Dear Readers,
Restless Books is a new digital publisher devoted to books from all around the globe. What defines us is right there in our name: the restlessness of modern life, the impulse to go to new places, both physically and with our imagination. Our objective is to create a community of readers passionate about other cultures and other languages; who share an interest in how people tell stories. We are committed to bringing the best of international literature—fiction, journalism, memoirs, poetry, travel writing, photography, and graphic novels.
“Our objective is to create a community of readers passionate about other cultures and other languages; who share an interest in how people tell stories.”
Musharraf Ali Farooqi, a celebrated novelist from Karachi, Pakistan, is the first of the incomparable writers we take special pride in introducing to a wide, global audience. His latest masterwork, Between Clay and Dust, tells the stories of a great wrestler and an aging courtesan. In the aftermath of Partition, we watch their lives and their dignity unravel as they are wrenched into a new and strange society. As one reviewer puts it, “South Asian literary circles have been abuzz over a highly original fictional look at the subcontinent in the years following Partition that also doubles as a poignant study of life's transience.”
Our debut will also include a bracing new work by award-winning poet Jimmy Santiago Baca, who discovered his poetic voice while serving six years in prison. Baca has written a gorgeous short text in which he meditates on his own face, what people see in it, and how it often misrepresents him. The Face is published together with two extraordinary collections of poetry, The Lucia Poems and The Esai Poems, each about one of his children. Delve into Baca’s luminescent writing and you’ll understand immediately why Jimmy has been called “one of America’s foremost poets.”
We also have The Israeli Republic, an extraordinary account by the Iranian writer Jalal Al-e Ahmed of a trip he made to Israel in the 1960s. His travelogue, lucidly translated by Samuel Thrope, is like a view from another dimension into the conflicts of the Middle East. Al-e Ahmed is a master of subtle philosophical and political landscapes. We can promise that this book is like nothing you have read before about Israel and Iran.

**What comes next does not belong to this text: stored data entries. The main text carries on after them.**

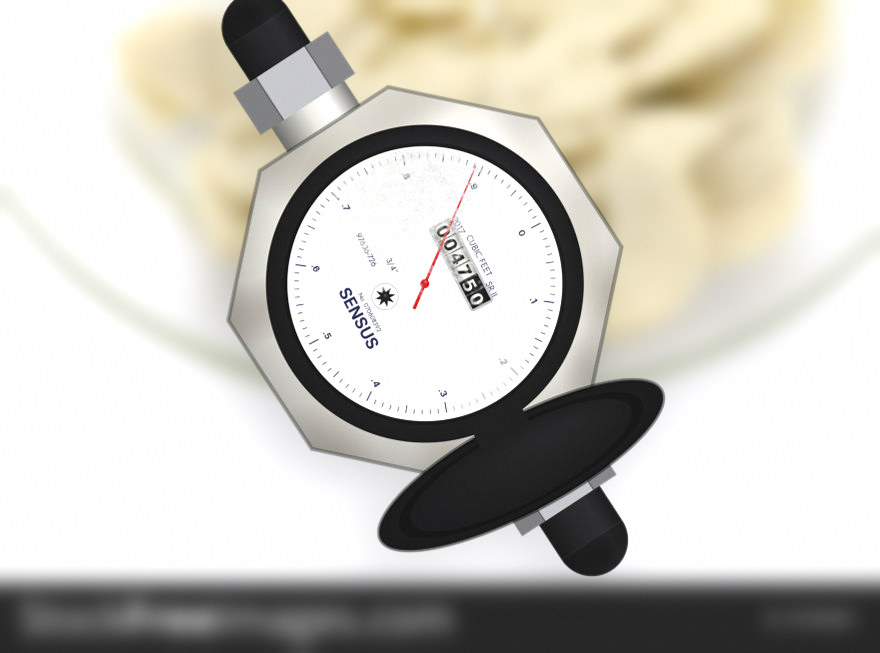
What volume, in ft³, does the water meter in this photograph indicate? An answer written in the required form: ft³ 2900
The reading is ft³ 4749.89
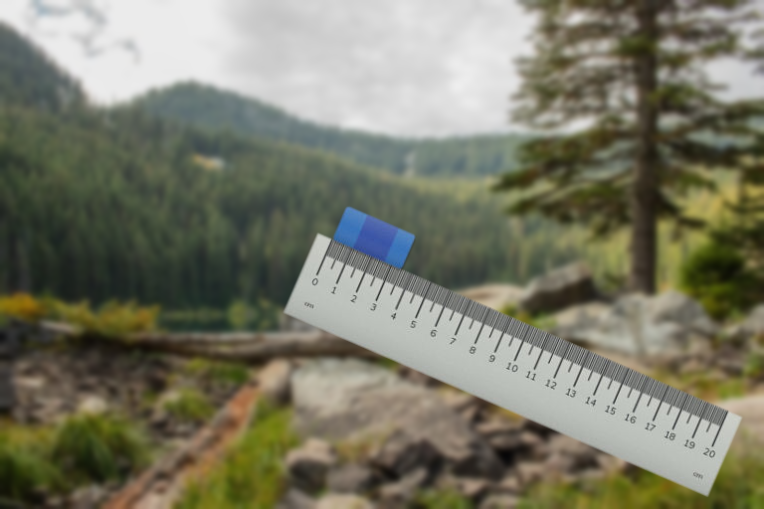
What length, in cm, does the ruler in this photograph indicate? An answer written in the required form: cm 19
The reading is cm 3.5
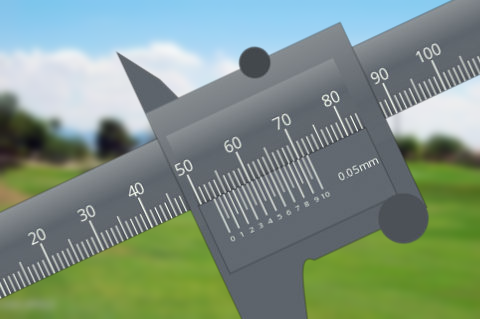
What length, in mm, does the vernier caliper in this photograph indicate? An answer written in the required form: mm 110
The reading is mm 52.6
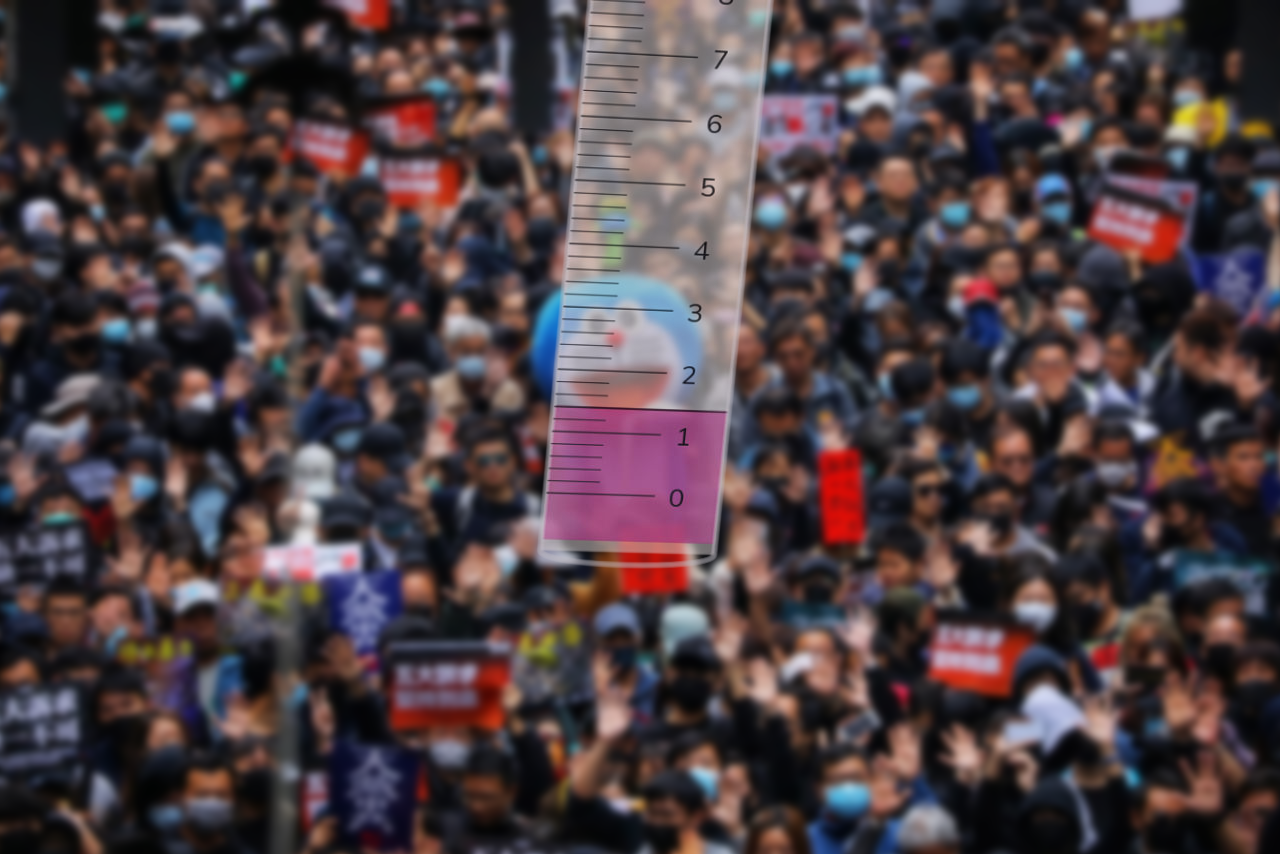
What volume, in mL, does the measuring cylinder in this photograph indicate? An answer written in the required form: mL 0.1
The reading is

Next, we bring you stateside again, to a cultural landscape changing before our eyes. 125th Street: Time in Harlem, is a photographic book by Isaac Diggs and Edward Hillel on the transformation of America’s great cultural Main Street. Through their lens—and through essays by prominent critics Vicki Goldberg of The New York Times and Greg Tate of the Village Voice—readers will get a close-up look at a neighborhood in transition, and a heritage up for grabs.
Add to this The Art of Protest, about the controversial Oakland print-making workshop Tupac Taller Amaru, whose posters on immigration and other timely topics have galvanized protesters around the country. With a powerful introduction by award-winning journalist Rubén Martínez, The Art of Protest gives a face to activism rarely acknowledged by the media.
The next year will bring all sorts of treasures and discoveries: science fiction from Cuba and Poland, classic travelogues from extraordinary women, border stories from Mexico, and many more that we look forward to unveiling. So be sure to follow us on Twitter and Tumblr, like us on Facebook, and visit our blog for regular news and more great reading.
“The next year will bring all sorts of treasures and discoveries: science fiction from Cuba and Poland, classic travelogues from extraordinary women, border stories from Mexico...”
We are told that the publishing industry is going through seismic changes, that books don't matter anymore. This is a crisis not only affecting literature, but also the way stories and viewpoints are conveyed in our culture. All this might be true—but a time of crisis is also a time of opportunity.
At Restless, we want to bring you narratives and ideas from different corners of the globe, because we believe our lives will be richer because of them. Books may be undergoing a transformation but, in some shape or form, they will always be with us. In books we discover who we are and, through books, we can travel to previously unknown worlds.
Exploring those worlds is your duty as a reader. Ours, as publishers, is to put the right books in front of you.